ふと辺りを見渡せば、月明かりに照らされた花は朝とは違い、花弁がほんの少し銀色を帯びている。そして角度によってはまるで虹彩に輝くその様は、まるで私の髪の色そのままだ。
さすがにここまで酷似していると、幾ら美しいとはいえ、気味が悪い。
「何なの…これは……」
「この花はね、昔君の髪を肥料にして蒔いたらしい。そうして出来た特殊変異だ」
「いったい何の為にそんな面倒なこと…」
私を研究していた彼の祖先というのは、随分と奇妙なことをしたがったようだ。目の前に広がる銀の花はそれは美しいが、初めからこうなる事を予想出来たわけでもあるまい。
「さぁ、ね。…初めは観光地として一般人もよく来たらしいよ。でも、この花は人を狂わせる」
「…?」
「ここにいすぎるとね、離れたくなくなるんだ。人を魅了して虜にする。そうやって囚われた人達が幾人も死んだ。でも誰もこの花を根絶やしにする事は出来ない。その前に魅了されてしまうから。だから地盤沈下を切っ掛けにここを立ち入り禁止にしたらしい」
自分の予想は少し当たっていた。言い方からして、ここを囲ったのは彼ではなかったようだが、やはり地盤沈下はただの切っ掛けに過ぎなかったようだ。
先ほどルドルフに運ばれた際に開いた傷口から、血が背中を伝い、身体が冷たくなるのを感じながら、ただ黙って神父の話に耳を傾ける。
「君自身だって、いや、君自身こそそうじゃないか?人を魅了して、虜にする。そうやって人を狂わせる」
「…、……」
「彼だってそのうちの一人なんだろう?そして彼は強い。だから逆に君が囚われた」
違う。なんだその都合のいい解釈は。そうじゃない。否定の言葉は、ただ口からヒュッと息が漏れるだけで紡ぐことが叶わなかった。

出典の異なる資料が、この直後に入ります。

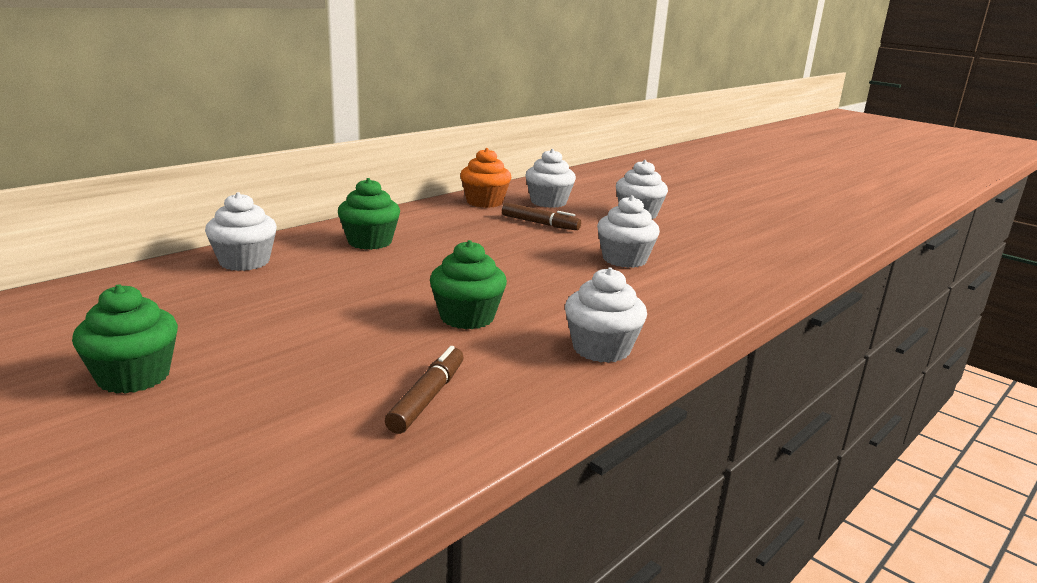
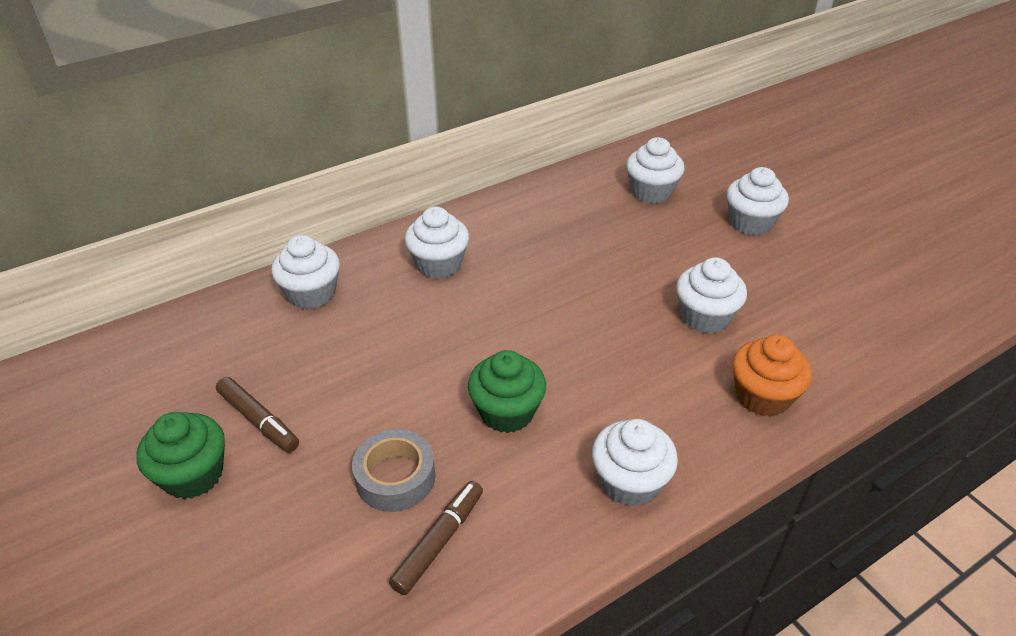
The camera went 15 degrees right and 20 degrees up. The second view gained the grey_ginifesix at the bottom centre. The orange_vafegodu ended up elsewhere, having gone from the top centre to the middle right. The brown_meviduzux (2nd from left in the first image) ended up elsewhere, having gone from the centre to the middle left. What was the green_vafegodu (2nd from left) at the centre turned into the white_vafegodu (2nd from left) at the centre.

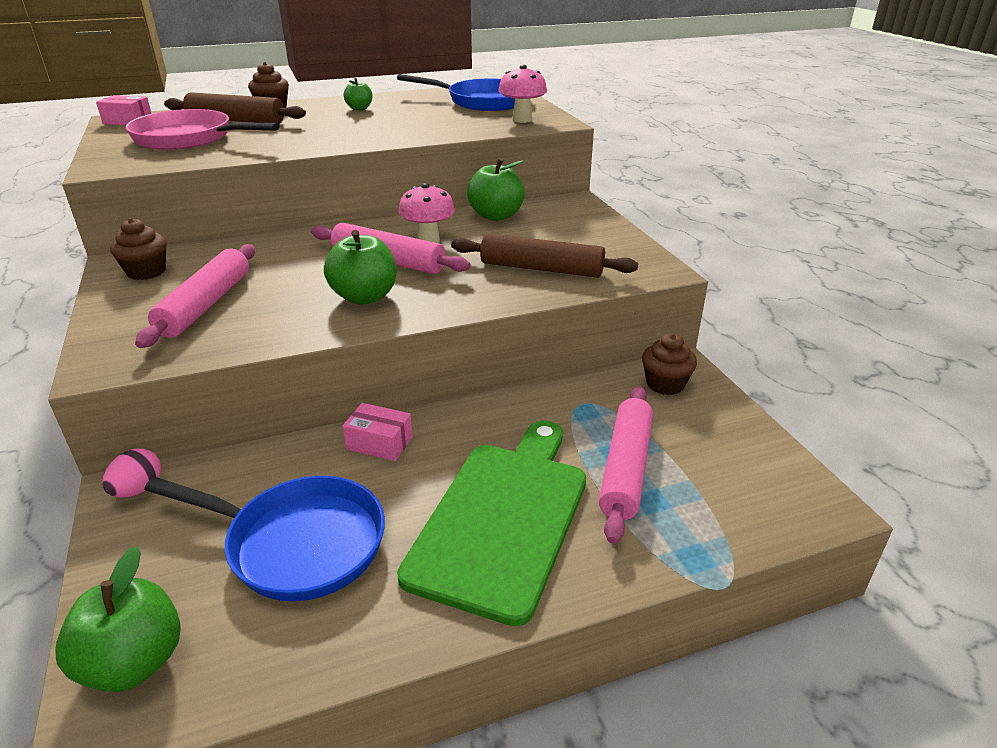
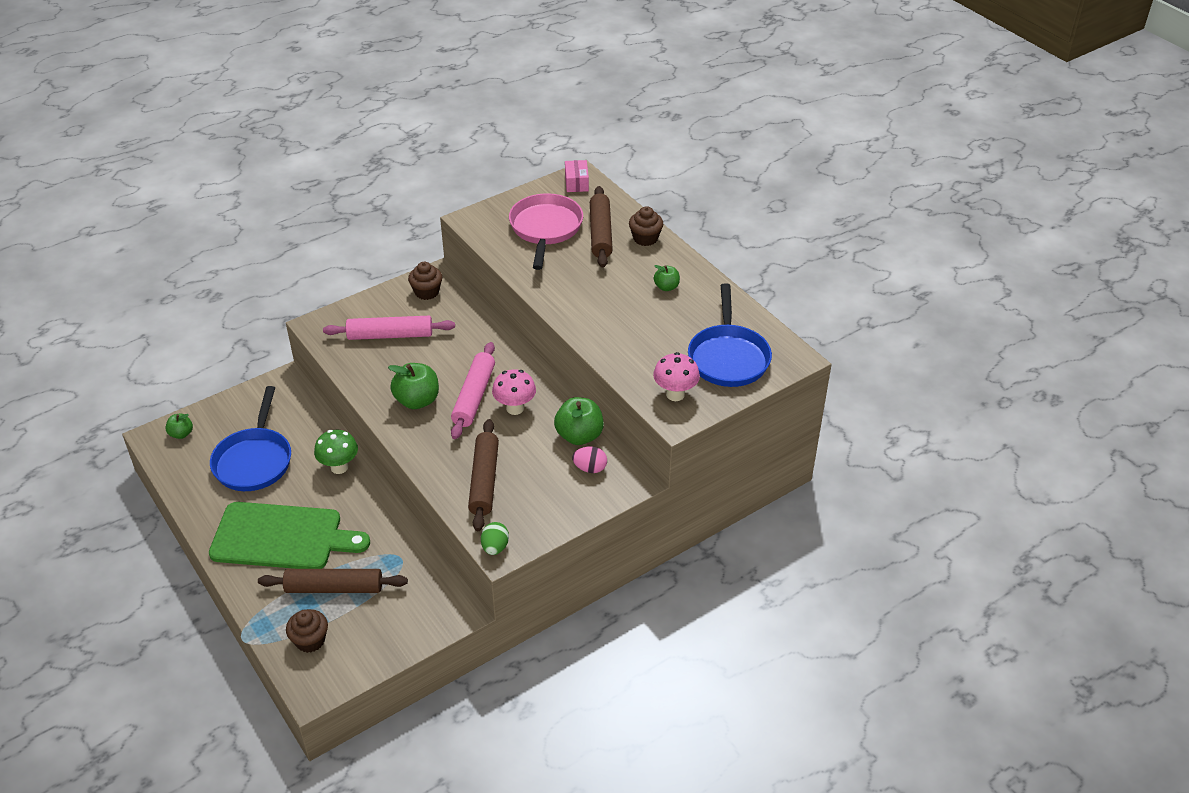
The camera went 75 degrees right and 10 degrees up. The second view gained the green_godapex at the bottom centre. The pink_godapex ended up elsewhere, having gone from the middle left to the centre. The brown_vafegodu (3rd from left in the first image) ended up elsewhere, having gone from the middle right to the bottom left. Where the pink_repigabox (2nd from left) stood at the centre, the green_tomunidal came to stand at the middle left. What was the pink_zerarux (3rd from left) at the centre turned into the brown_zerarux (1st from left) at the bottom left. The size of the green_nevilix (1st from left) at the bottom left changed by a factor of 0.57.

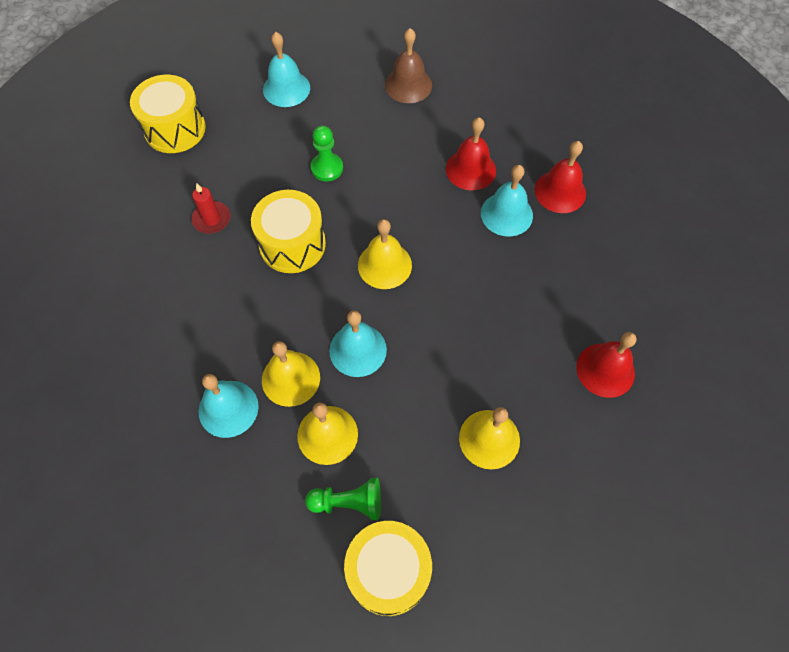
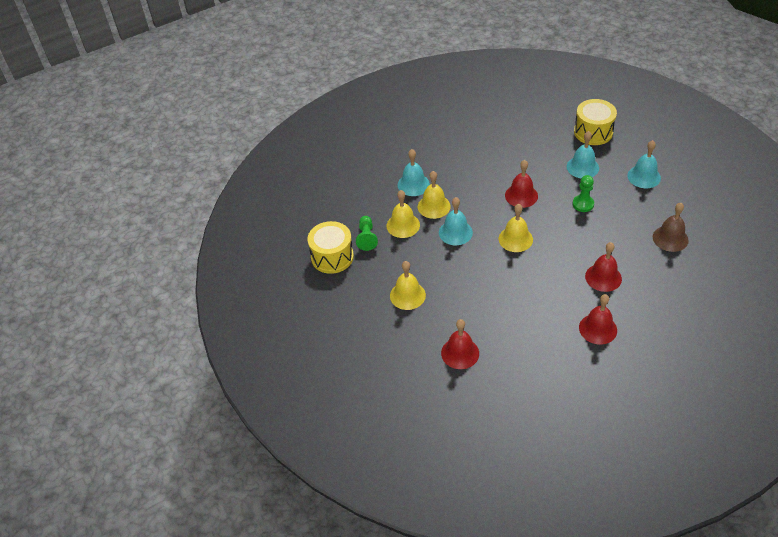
The camera went 90 degrees right and 15 degrees down. The second view lost the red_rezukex at the top left. The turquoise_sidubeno (4th from left in the first image) ended up elsewhere, having gone from the top centre to the top right. Where the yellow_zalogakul (2nd from left) stood at the centre, the red_sidubeno (2nd from left) came to stand at the middle right.

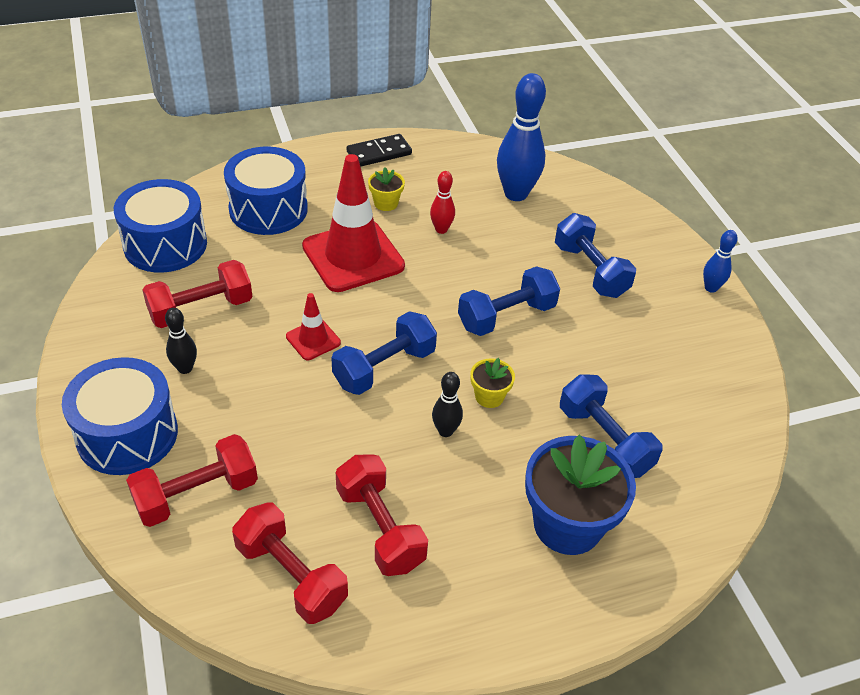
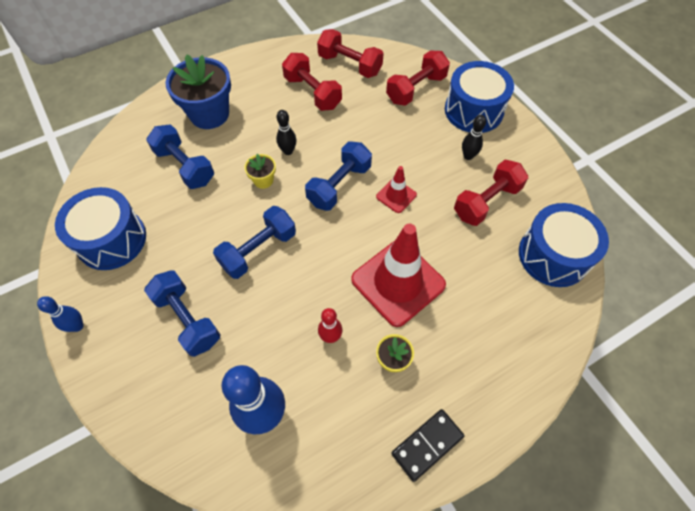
The camera went 170 degrees right and 15 degrees up. The blue_zalogakul (3rd from left in the first image) ended up elsewhere, having gone from the top left to the middle left.

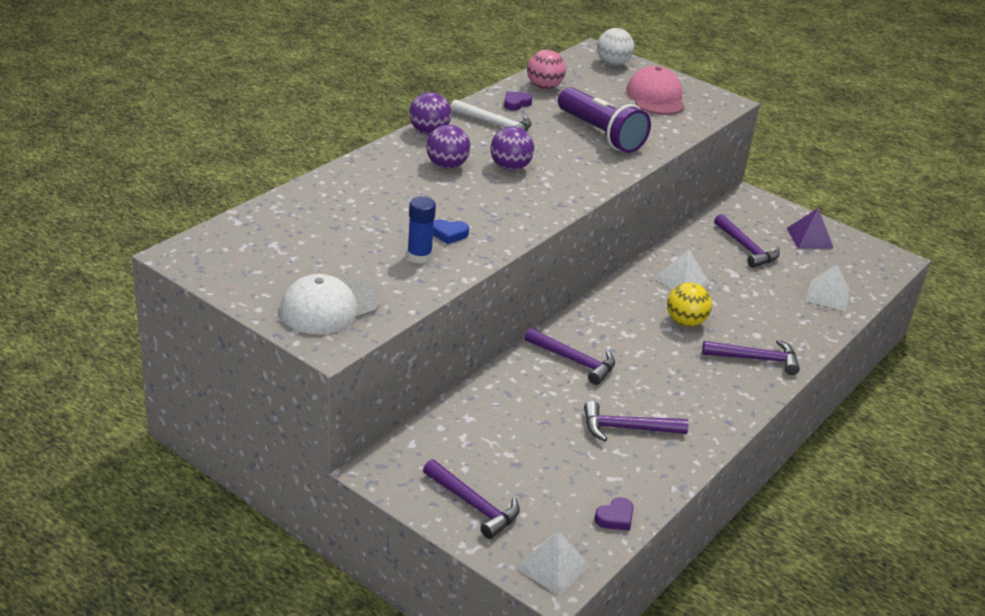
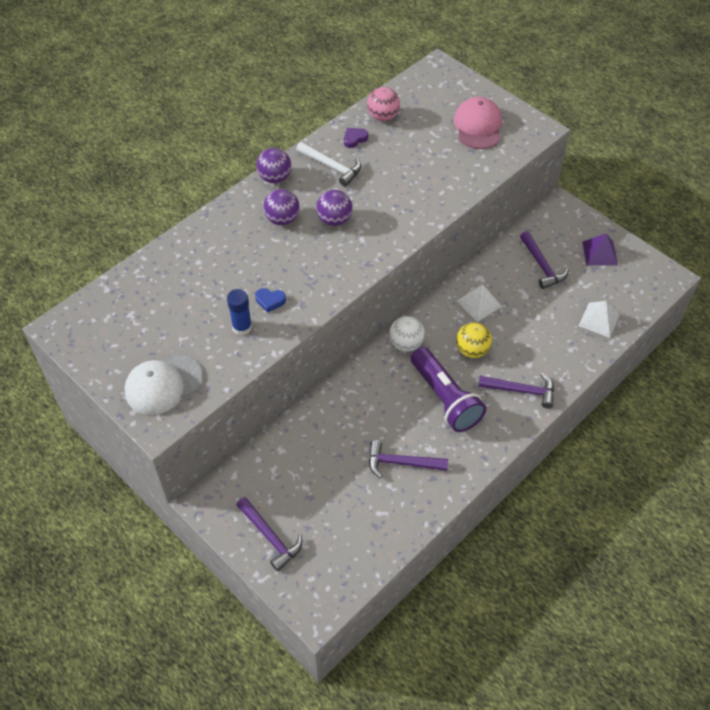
The camera went 10 degrees right and 20 degrees up. The second view lost the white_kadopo (1st from left) at the bottom centre. The second view lost the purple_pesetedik (2nd from left) at the centre. The second view lost the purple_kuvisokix (2nd from left) at the bottom centre. The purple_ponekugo ended up elsewhere, having gone from the top centre to the centre. The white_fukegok ended up elsewhere, having gone from the top centre to the centre.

ズルズルと落ちるように、土に汚れるのも気にせずその場横たわる。霞んで来た視界に、銀の花が映る。
私は重力に従うようにゆっくりと瞼を閉じた。
これは、一度死ぬかもしれない。
血が足りない。喉が酷く乾き、そして疼く。
「私は望んで君に狂った。大丈夫、これからはずっと守ってやるさ『ルーナ』」
『ルーナ』
神父が言った言葉と同時に、何故か頭に直接響くように鮮明な、酷く聞き覚えのある、そして聞きたくもない低い声が聞こえた気がした。
『ルーナ』
ここに居るはずがないと分かっていても、頭に響く声はただ私に怒りを思い起こさせる。
そして脳裏を横切った桃色の羽を纏うシルエットに、気付けば痛みや寒気、全身に襲う怠惰感も忘れ、私はゆらりと立ち上がっていた。